Çocuğunuzu Korkuyla Değil, Sevgiyle Büyütün

Gönderi paylaş:

Anne babalar; kendi yollarında güvenle yürüyebilen, günlük yaşamda kendilerini idare edebilen çocuklar isterler. Ancak çocuğun bütün bu beklentilere cevap verebilmesi için “korku”yu mümkün olduğu kadar az tanıması gerekir.

Burada yine ebeveynlerin tipik ikilemleri söz konusudur; çocuğu kendi halinde özgürce bırakma ve koruma altına alma arasındaki dengeleme çelişkisi. Çocuklar yeni şeyleri sağlıklı bir biçimde öğrenmeleri için keşiflerinin yanında korunmaya ve desteğe ihtiyaç duydukları gibi, kendi ayaklarının üzerinde güçlü durmayı öğrenmeleri için de geniş boş alana ve hareket özgürlüğüne gereksinim duyarlar. Fakat genellikle küçük bireylerin anne ve babaları, onların zorlanmalarını engellemek için sürekli rahat ettirmeye çalışırlar ve yönlendirmeye girerler.

Ebeveynlerin bu ilgilerinden dolayı çocuk, normal ve gerekli gelişimi tamamlayamaz ve zaman geçtikçe hayal kırıklığı artar. Çocuk kendi kendine bir şeyler denemekten korkar, her şeyin önüne hazır gelmesini bekler. Artık üç yaşına gelmiştir, fakat hala mamasını tek başına yemez veya yiyemez. Dört yaşındaki çocuk ise yardım almadan çizmelerini giyemez veya tek başına odasına gidip, hırkasını alamaz.

Ancak kendine ve yakınlarına güvenen çocuklar sağlıklı olur

Çocuklar doğumlarından itibaren yavaş hareketlerle ve yorulmadan tek başlarına ilerlemeye ve gelişmeye yönelik programlıdırlar. Yetişkinler çocuklarına özellikle bu konuda destek olabilirler.

◆ ◆ ◆

Çocuğu korkuyla değil sevgiyle büyütmeyi anlatan yukarıdaki yazıyı baştan sona, tek kelimesini bile değiştirmeden kopyalayın.

▶ Kaynak veriler:
◆ ◆ ◆

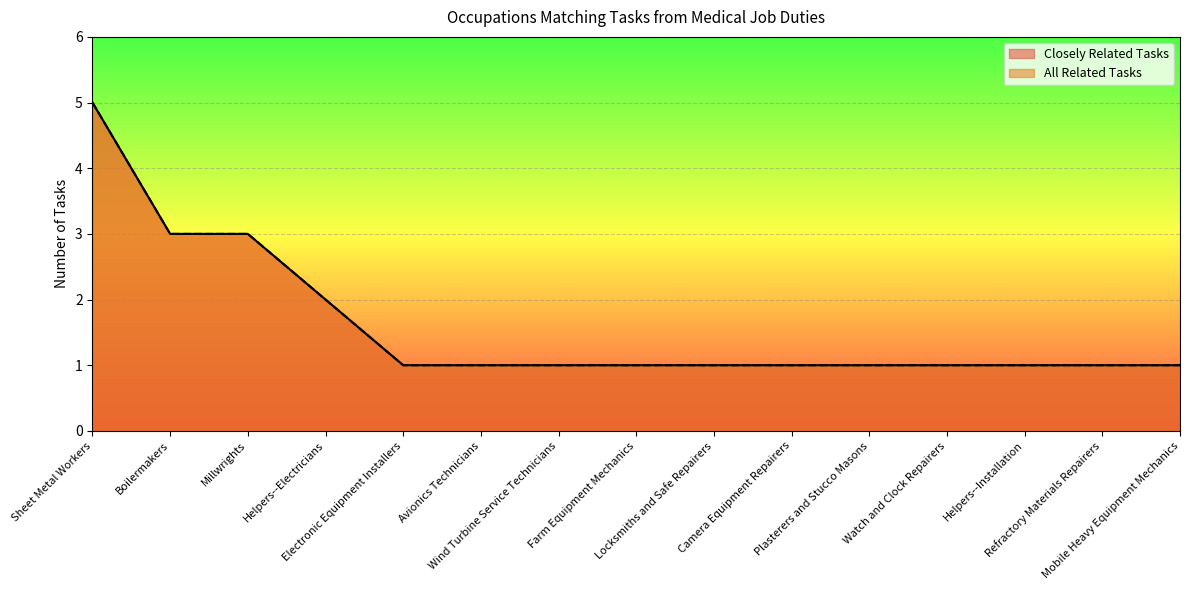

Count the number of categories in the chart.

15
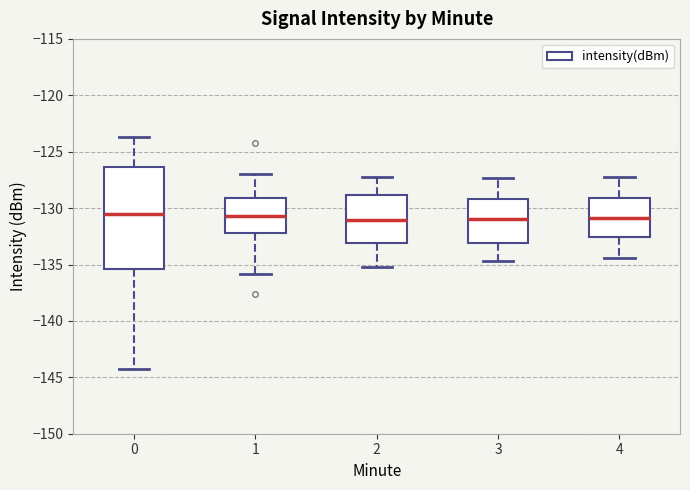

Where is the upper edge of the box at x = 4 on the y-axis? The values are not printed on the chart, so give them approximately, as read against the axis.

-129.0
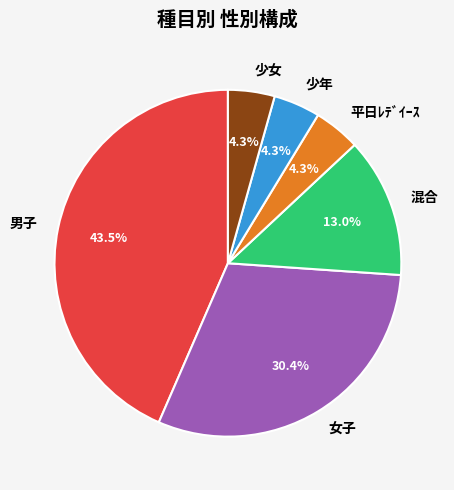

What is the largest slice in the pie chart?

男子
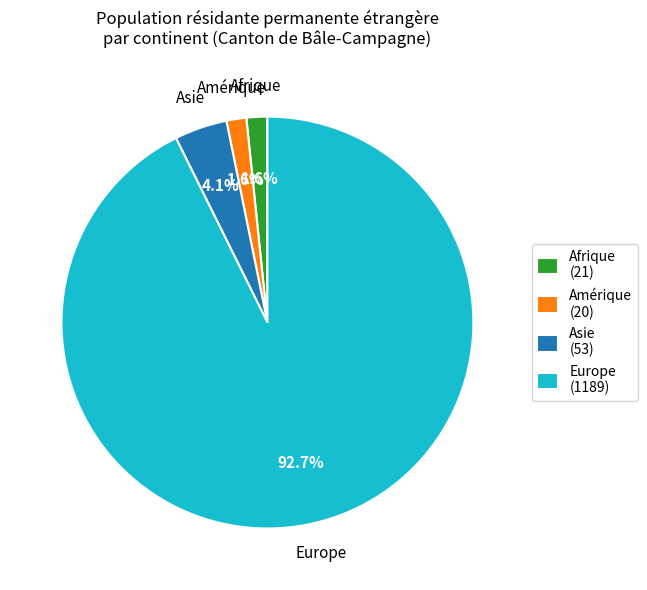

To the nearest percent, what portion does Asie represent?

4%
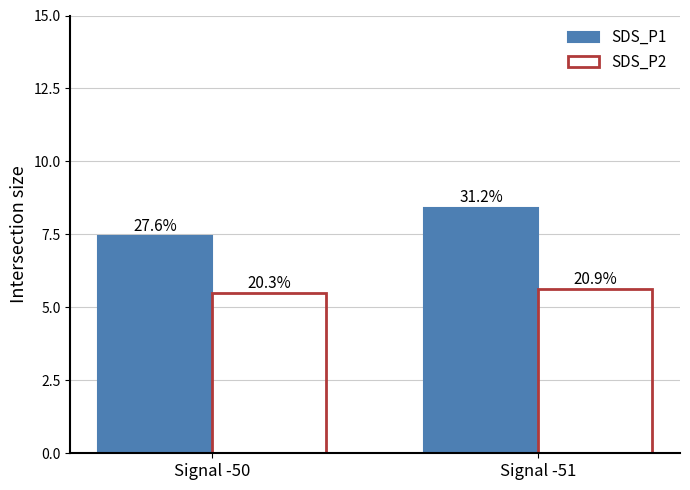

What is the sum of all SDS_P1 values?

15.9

◆ ◆ ◆

▶ Cevap:
Çocuğunuzu Korkuyla Değil, Sevgiyle Büyütün

Gönderi paylaş:

Anne babalar; kendi yollarında güvenle yürüyebilen, günlük yaşamda kendilerini idare edebilen çocuklar isterler. Ancak çocuğun bütün bu beklentilere cevap verebilmesi için “korku”yu mümkün olduğu kadar az tanıması gerekir.

Burada yine ebeveynlerin tipik ikilemleri söz konusudur; çocuğu kendi halinde özgürce bırakma ve koruma altına alma arasındaki dengeleme çelişkisi. Çocuklar yeni şeyleri sağlıklı bir biçimde öğrenmeleri için keşiflerinin yanında korunmaya ve desteğe ihtiyaç duydukları gibi, kendi ayaklarının üzerinde güçlü durmayı öğrenmeleri için de geniş boş alana ve hareket özgürlüğüne gereksinim duyarlar. Fakat genellikle küçük bireylerin anne ve babaları, onların zorlanmalarını engellemek için sürekli rahat ettirmeye çalışırlar ve yönlendirmeye girerler.

Ebeveynlerin bu ilgilerinden dolayı çocuk, normal ve gerekli gelişimi tamamlayamaz ve zaman geçtikçe hayal kırıklığı artar. Çocuk kendi kendine bir şeyler denemekten korkar, her şeyin önüne hazır gelmesini bekler. Artık üç yaşına gelmiştir, fakat hala mamasını tek başına yemez veya yiyemez. Dört yaşındaki çocuk ise yardım almadan çizmelerini giyemez veya tek başına odasına gidip, hırkasını alamaz.

Ancak kendine ve yakınlarına güvenen çocuklar sağlıklı olur

Çocuklar doğumlarından itibaren yavaş hareketlerle ve yorulmadan tek başlarına ilerlemeye ve gelişmeye yönelik programlıdırlar. Yetişkinler çocuklarına özellikle bu konuda destek olabilirler.